Tuesday, September 22, 2015

Q&A with John Norris


John Norris is the author of the new biography Mary McGrory: The First Queen of Journalism. He also has written The Disaster Gypsies and Collision Course. He is executive director of the Sustainable Security and Peacebuilding Initiative at the Center for American Progress, and his work has appeared in a variety of publications, including The Atlantic, The Washington Post, and Foreign Policy. He is based in Washington, D.C.

Q: Why did you decide to write a book about the late newspaper columnist Mary McGrory?

A: I knew Mary a little bit, and got dragooned into helping at St. Ann’s [Infant and Maternity Home, where she volunteered], and I was also a source for her when I was at the State Department. I got to go to a couple of her parties.

I got to know that it was a great untold story, a Horatio Alger story. She was larger than life. When you were with her, there were a lot of interesting things going on.

Q: The book’s subtitle calls her “the first queen of journalism.” Why do you think that’s a good description of her?

A: There certainly were other women journalists before Mary, and some were successful, but Mary was one of the first who rose up with no obvious connections. She didn’t have independent wealth. By dint of a lot of hard work and talent, she was able to become a nationally syndicated columnist at a time when that was hard for women.

Q: How did you research this book, and what surprised you most in the course of your research?

A: At first I was terrified that I wouldn’t have enough material, and pretty soon I thought, Oh, my God, what am I going to do with all of this! Mary was a saver. She donated 184 boxes [of her papers] to the Library of Congress. She was a prolific writer.

I did scores of interviews, and she shows up in a lot of other books and media. Her family was quite generous in passing on correspondence. There was tons of material.

Q: And was there anything that especially surprised you?

A: The degree to which Mary kept herself out of the story. We live in a time when so many writers, if they have an interview with the president or a senator, that is their lead: “As he told me…”

In so many instances, she would say, “As Harry Truman once told a reporter,” not “As Harry Truman told me.” She kept herself in the background.

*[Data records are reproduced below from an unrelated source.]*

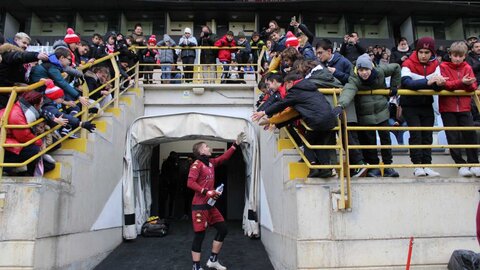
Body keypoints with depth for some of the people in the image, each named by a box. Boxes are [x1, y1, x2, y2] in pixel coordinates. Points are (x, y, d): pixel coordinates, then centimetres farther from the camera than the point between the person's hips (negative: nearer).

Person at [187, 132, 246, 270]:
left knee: (223, 229, 11)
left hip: (210, 205, 9)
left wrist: (236, 144, 18)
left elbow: (224, 157, 22)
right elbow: (190, 183, -20)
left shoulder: (211, 162, 12)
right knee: (199, 235, -4)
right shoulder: (197, 164, -11)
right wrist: (206, 192, -25)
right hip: (199, 205, -9)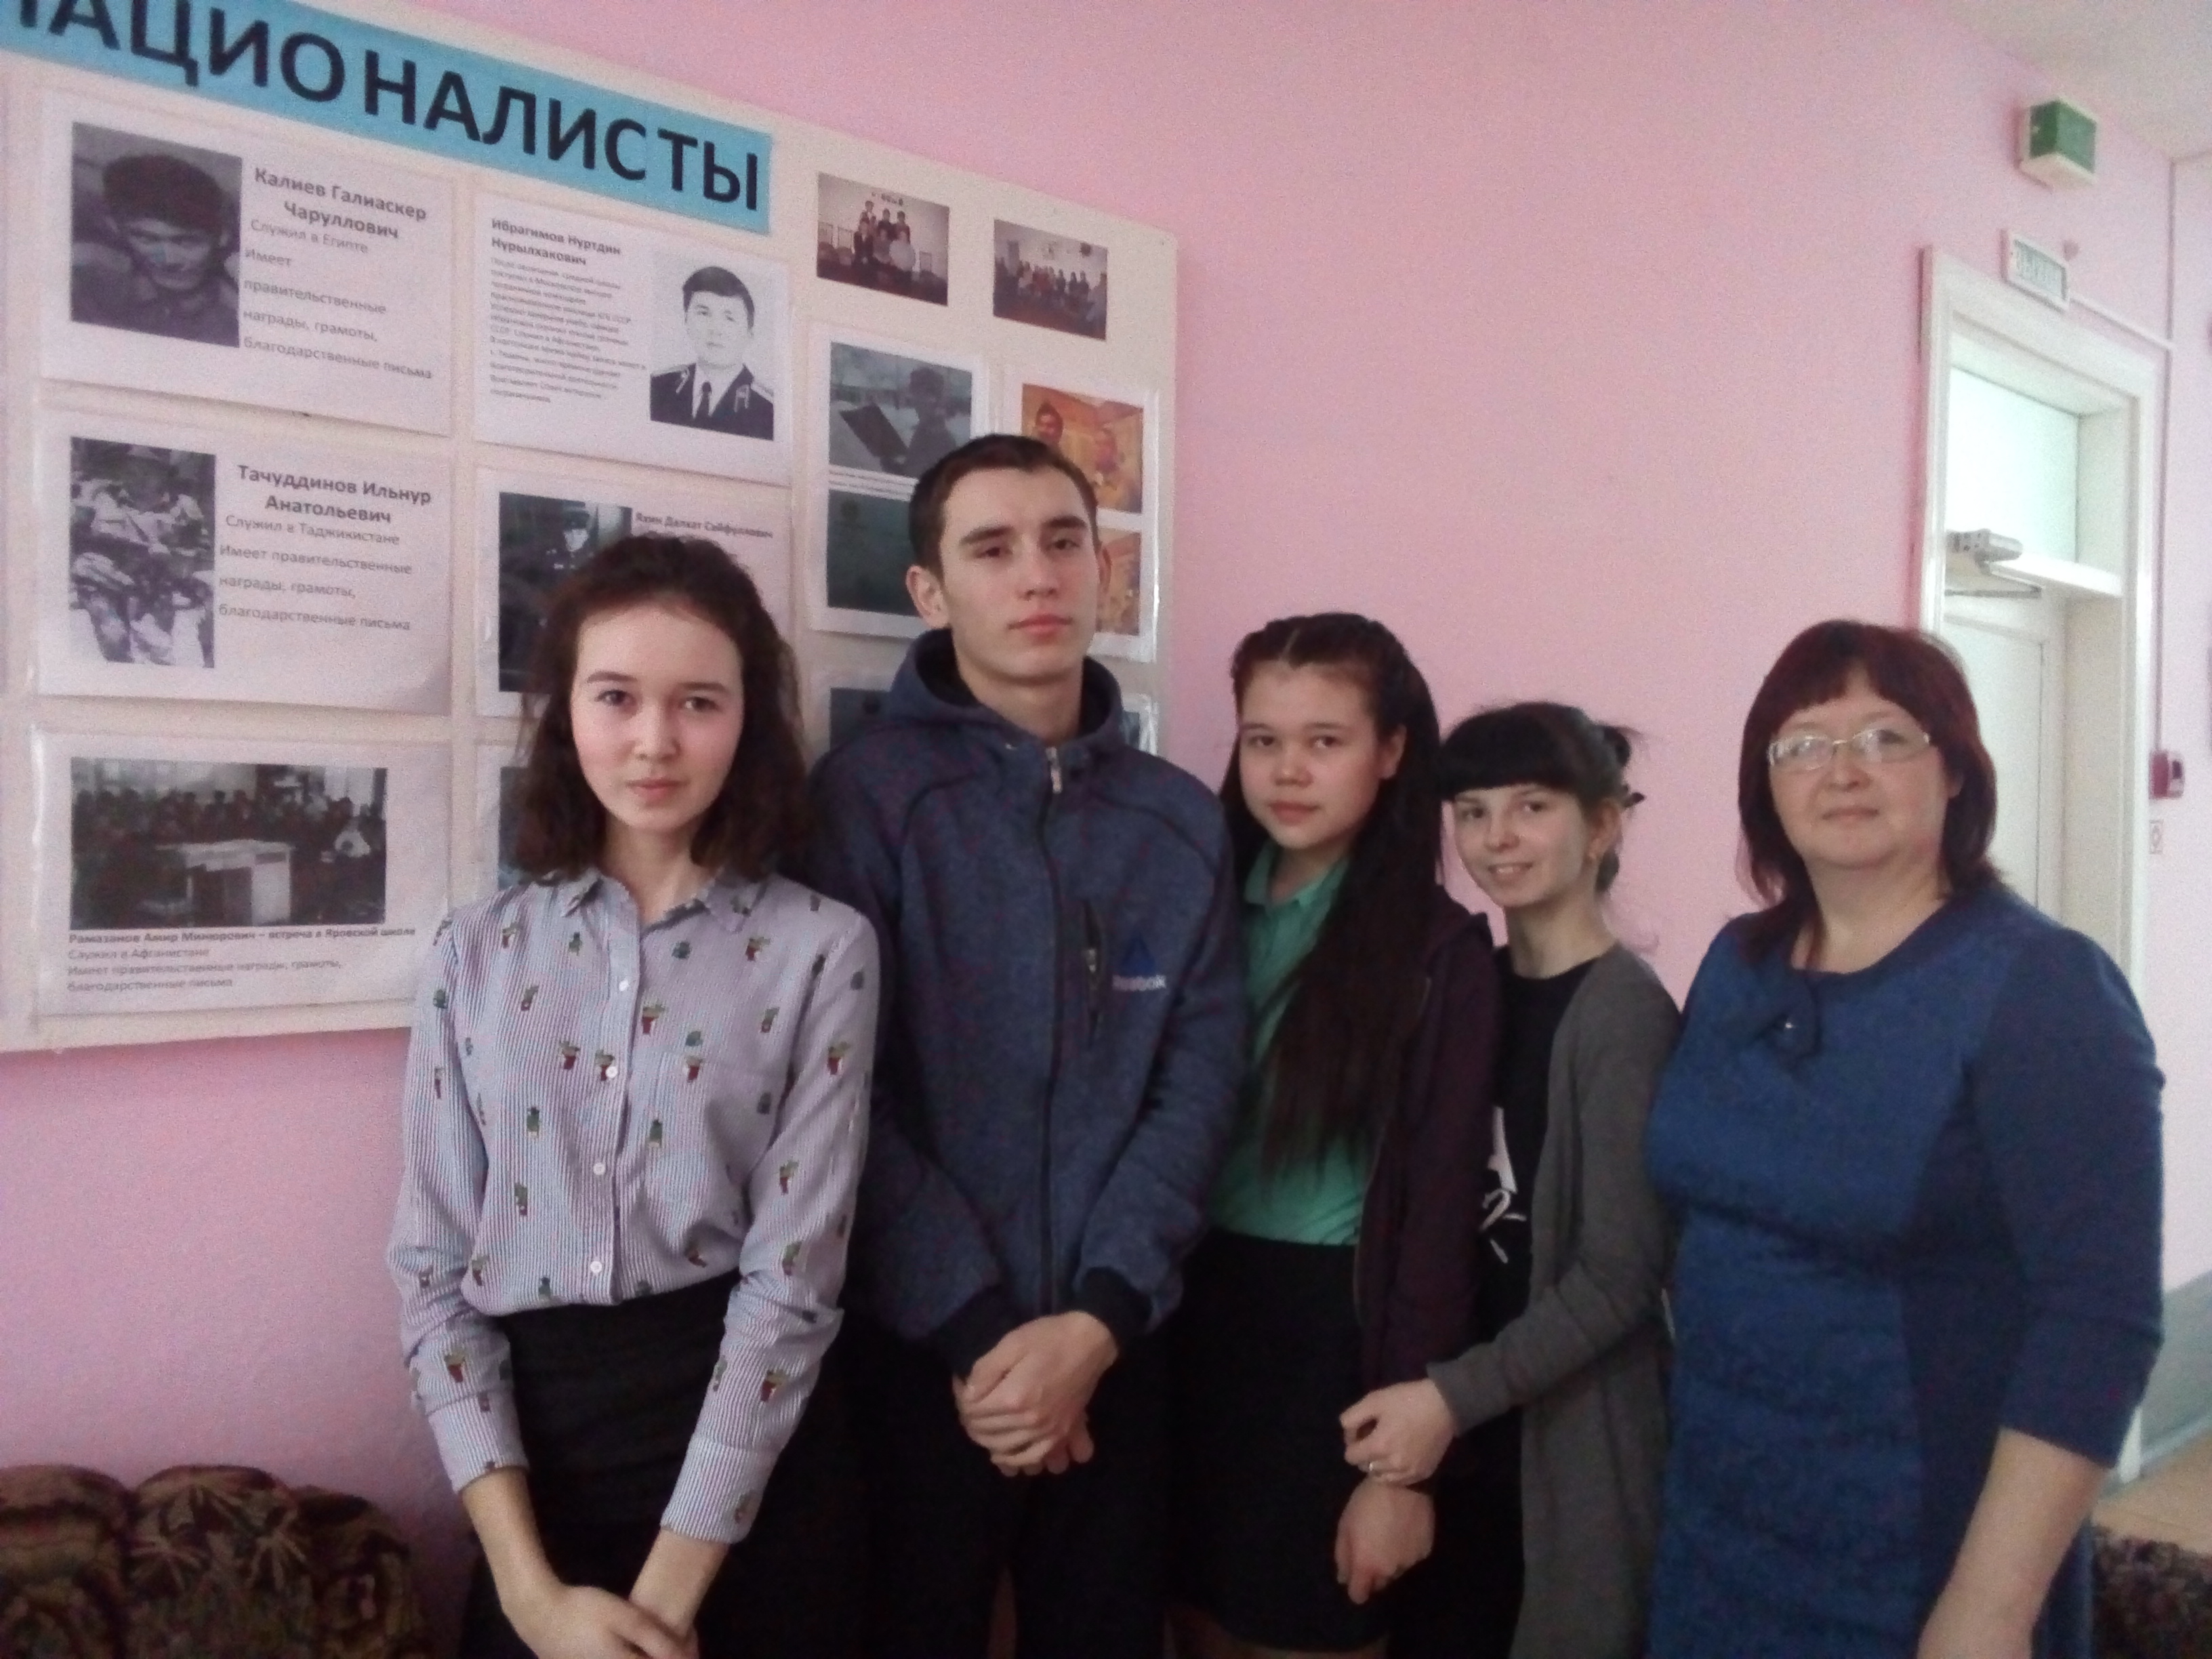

Lots of things popped out, like the bit about her getting book offers from four publishers on the same day! She never mentioned that. It wasn’t until I saw the date stamp on the letters [that I learned about it]. For a person who was open and liked the stage, she also was reticent.

Also, just how private she was about her private life. I probably threaded [together] more about her personal life than her family knew.

Q: You write, “Mary saw herself as outside the usual standards of journalism.” Why was that, and do you agree?

A: I agree and disagree. She saw herself that way because she was a columnist, but her column usually appeared on the first or third page.

As a journalist, she did exist in a bit of a netherworld. Her column was on the news pages, but she was known as a columnist. She did her own legwork, and her editors expected her to express her own opinion.

In her mind, it was clear she was hired to do field reporting with her own particular take. She was not disingenuous about it. It can be seen as an important step along the way [in the process whereby] for readers, it can be hard to know when opinions are interjected into the news pages. Colleagues carved out an exception for her.

Q: What do you see as Mary McGrory’s legacy today?

A: A bunch of important ones. One, she changed how we write and talk about politics. Instead of what the politician or president said in a speech, she was looking more to [the person’s] character to approach the speech. Mary, with Teddy White, had a lot to do with opening the curtain on politics, making it more accessible to people.

She showed that a woman can be a successful columnist, and hold her own with the boys on the bus. She wasn’t a prototypical feminist, but she made it easier for women.

Even until she was in her 80s, everyone I spoke with said Mary did all her legwork. She never gave up. She was on the Hill, on the hustings, on the campaign plane at a time when most columnists didn’t do that, and still don’t.

She was an enormously gifted writer, and she worked really hard at her craft and at chasing answers.

Q: Are you working on another book?

A: I’m starting to kick ideas around, but I haven’t written a word.

Q: Anything else we should know?

A: I think one of the things that was really great about Mary is that [she believed] public life and politics are really important and deserve involvement, but that they can also be fun and engaging.

She didn’t get cynical. She thought we make our lives, and the country, better by doing hard work, and that's really important.